(Stored items)
+ + + + +

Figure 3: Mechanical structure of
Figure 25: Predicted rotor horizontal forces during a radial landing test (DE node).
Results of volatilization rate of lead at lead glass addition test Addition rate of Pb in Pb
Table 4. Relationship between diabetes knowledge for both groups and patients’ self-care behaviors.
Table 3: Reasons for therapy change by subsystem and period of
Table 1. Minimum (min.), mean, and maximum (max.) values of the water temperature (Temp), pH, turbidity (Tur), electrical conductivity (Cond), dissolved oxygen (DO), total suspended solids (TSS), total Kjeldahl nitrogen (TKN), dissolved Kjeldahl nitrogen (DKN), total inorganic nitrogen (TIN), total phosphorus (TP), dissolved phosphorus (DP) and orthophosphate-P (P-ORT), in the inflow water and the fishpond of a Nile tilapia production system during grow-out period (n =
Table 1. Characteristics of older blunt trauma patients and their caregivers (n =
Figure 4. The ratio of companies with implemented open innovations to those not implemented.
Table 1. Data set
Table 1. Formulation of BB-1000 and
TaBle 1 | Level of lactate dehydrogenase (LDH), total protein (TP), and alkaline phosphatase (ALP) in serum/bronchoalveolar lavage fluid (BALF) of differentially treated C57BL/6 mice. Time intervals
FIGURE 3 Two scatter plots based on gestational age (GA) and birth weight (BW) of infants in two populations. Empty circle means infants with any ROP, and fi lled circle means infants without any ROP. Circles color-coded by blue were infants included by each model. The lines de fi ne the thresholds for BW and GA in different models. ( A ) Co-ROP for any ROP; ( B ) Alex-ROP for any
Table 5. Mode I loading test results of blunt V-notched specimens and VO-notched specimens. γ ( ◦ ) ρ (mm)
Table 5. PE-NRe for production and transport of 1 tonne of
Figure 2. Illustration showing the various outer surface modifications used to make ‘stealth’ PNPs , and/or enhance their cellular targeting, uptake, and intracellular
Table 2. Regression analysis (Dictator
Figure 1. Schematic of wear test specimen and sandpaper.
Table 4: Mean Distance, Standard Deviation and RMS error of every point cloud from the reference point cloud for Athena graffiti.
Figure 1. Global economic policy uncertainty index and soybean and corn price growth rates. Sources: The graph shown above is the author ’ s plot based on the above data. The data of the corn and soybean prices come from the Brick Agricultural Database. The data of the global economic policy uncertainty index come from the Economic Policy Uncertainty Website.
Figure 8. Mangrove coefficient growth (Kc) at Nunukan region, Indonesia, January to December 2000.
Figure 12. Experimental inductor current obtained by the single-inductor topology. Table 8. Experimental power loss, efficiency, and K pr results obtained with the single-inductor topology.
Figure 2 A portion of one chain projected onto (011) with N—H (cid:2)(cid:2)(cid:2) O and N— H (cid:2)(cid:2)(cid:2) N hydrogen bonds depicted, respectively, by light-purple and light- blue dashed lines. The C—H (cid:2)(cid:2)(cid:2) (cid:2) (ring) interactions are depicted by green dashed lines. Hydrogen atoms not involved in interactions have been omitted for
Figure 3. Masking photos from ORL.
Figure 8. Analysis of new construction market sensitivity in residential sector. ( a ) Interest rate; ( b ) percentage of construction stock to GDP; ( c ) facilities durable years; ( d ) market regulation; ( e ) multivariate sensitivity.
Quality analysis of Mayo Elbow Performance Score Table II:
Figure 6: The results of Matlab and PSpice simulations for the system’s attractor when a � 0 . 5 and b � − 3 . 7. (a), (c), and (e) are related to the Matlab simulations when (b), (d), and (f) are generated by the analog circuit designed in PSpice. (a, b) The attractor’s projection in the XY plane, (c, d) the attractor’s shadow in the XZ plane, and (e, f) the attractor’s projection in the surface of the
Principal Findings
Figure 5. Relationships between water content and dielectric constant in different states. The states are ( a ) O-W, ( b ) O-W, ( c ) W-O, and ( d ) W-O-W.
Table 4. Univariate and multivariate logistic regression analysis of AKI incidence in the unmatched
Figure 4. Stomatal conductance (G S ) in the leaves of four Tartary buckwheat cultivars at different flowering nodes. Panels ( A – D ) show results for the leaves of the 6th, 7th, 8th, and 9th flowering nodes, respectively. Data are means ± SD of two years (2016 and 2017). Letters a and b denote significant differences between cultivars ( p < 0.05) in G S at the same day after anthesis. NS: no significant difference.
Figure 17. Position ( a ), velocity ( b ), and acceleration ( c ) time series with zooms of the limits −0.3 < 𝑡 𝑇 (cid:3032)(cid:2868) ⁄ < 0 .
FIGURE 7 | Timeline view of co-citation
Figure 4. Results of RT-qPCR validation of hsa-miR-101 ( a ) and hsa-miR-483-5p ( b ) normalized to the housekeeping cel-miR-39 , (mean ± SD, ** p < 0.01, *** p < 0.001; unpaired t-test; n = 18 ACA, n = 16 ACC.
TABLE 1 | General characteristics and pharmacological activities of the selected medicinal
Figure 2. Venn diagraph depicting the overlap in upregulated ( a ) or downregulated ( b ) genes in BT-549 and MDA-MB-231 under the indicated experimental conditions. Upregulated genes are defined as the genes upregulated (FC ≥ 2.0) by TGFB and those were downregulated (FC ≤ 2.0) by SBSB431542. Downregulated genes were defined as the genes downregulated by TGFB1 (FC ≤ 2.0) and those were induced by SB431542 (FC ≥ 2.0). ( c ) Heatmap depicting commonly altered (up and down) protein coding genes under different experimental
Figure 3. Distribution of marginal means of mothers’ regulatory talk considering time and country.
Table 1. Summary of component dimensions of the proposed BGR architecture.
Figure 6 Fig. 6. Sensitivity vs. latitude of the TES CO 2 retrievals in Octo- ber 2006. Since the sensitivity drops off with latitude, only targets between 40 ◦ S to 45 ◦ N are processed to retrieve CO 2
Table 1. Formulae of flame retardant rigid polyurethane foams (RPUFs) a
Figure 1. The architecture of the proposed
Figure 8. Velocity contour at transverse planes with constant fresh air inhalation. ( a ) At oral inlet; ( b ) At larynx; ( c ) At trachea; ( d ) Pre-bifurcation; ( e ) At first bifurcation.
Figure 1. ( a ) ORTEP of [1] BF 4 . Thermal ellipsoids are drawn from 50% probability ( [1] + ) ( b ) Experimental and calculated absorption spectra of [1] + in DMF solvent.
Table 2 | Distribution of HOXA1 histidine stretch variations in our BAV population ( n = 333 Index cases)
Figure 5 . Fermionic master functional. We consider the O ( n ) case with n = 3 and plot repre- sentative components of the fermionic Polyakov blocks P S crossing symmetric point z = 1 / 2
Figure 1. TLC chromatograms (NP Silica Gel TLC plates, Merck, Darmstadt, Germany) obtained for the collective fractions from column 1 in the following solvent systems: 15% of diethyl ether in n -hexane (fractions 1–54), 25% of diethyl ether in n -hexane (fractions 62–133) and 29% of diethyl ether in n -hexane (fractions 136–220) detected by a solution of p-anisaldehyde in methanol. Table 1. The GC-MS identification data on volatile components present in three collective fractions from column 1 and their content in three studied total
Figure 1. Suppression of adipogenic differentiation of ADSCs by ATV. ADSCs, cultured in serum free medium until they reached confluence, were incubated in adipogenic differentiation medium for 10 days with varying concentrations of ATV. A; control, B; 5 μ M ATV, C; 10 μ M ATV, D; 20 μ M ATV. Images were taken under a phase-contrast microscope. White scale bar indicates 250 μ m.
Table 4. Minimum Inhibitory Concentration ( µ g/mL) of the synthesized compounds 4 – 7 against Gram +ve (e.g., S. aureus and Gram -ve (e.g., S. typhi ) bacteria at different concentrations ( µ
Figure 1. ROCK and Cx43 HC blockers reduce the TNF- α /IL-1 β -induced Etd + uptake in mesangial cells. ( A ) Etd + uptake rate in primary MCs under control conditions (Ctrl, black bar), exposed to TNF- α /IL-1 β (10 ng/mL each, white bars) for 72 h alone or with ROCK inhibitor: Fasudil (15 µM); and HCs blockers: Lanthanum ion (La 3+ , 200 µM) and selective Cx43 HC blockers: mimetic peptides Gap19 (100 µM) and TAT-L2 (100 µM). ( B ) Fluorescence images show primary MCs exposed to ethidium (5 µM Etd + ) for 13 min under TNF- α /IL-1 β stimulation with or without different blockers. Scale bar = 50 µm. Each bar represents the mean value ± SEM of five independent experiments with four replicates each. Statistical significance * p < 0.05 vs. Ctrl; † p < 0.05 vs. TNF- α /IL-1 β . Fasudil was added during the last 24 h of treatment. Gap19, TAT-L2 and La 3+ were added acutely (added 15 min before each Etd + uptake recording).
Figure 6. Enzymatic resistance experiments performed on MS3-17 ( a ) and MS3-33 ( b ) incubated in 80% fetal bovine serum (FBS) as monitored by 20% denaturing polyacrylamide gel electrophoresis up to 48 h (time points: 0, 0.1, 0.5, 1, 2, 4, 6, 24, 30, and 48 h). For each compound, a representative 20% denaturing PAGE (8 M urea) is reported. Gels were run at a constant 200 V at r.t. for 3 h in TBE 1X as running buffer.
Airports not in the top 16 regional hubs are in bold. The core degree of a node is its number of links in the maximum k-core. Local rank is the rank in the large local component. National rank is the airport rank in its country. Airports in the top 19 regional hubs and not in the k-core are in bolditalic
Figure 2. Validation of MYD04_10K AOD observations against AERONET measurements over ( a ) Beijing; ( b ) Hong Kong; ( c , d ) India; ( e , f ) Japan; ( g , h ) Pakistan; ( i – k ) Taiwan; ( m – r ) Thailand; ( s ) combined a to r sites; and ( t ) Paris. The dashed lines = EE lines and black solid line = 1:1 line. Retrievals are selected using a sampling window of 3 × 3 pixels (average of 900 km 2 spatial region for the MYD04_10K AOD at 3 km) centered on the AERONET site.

+ + + + +

▶ [What needs to be done]
Lines above with the string "induced" need to be found and copied.

▶ [Task answer]
Figure 2. Venn diagraph depicting the overlap in upregulated ( a ) or downregulated ( b ) genes in BT-549 and MDA-MB-231 under the indicated experimental conditions. Upregulated genes are defined as the genes upregulated (FC ≥ 2.0) by TGFB and those were downregulated (FC ≤ 2.0) by SBSB431542. Downregulated genes were defined as the genes downregulated by TGFB1 (FC ≤ 2.0) and those were induced by SB431542 (FC ≥ 2.0). ( c ) Heatmap depicting commonly altered (up and down) protein coding genes under different experimental
Figure 1. ROCK and Cx43 HC blockers reduce the TNF- α /IL-1 β -induced Etd + uptake in mesangial cells. ( A ) Etd + uptake rate in primary MCs under control conditions (Ctrl, black bar), exposed to TNF- α /IL-1 β (10 ng/mL each, white bars) for 72 h alone or with ROCK inhibitor: Fasudil (15 µM); and HCs blockers: Lanthanum ion (La 3+ , 200 µM) and selective Cx43 HC blockers: mimetic peptides Gap19 (100 µM) and TAT-L2 (100 µM). ( B ) Fluorescence images show primary MCs exposed to ethidium (5 µM Etd + ) for 13 min under TNF- α /IL-1 β stimulation with or without different blockers. Scale bar = 50 µm. Each bar represents the mean value ± SEM of five independent experiments with four replicates each. Statistical significance * p < 0.05 vs. Ctrl; † p < 0.05 vs. TNF- α /IL-1 β . Fasudil was added during the last 24 h of treatment. Gap19, TAT-L2 and La 3+ were added acutely (added 15 min before each Etd + uptake recording).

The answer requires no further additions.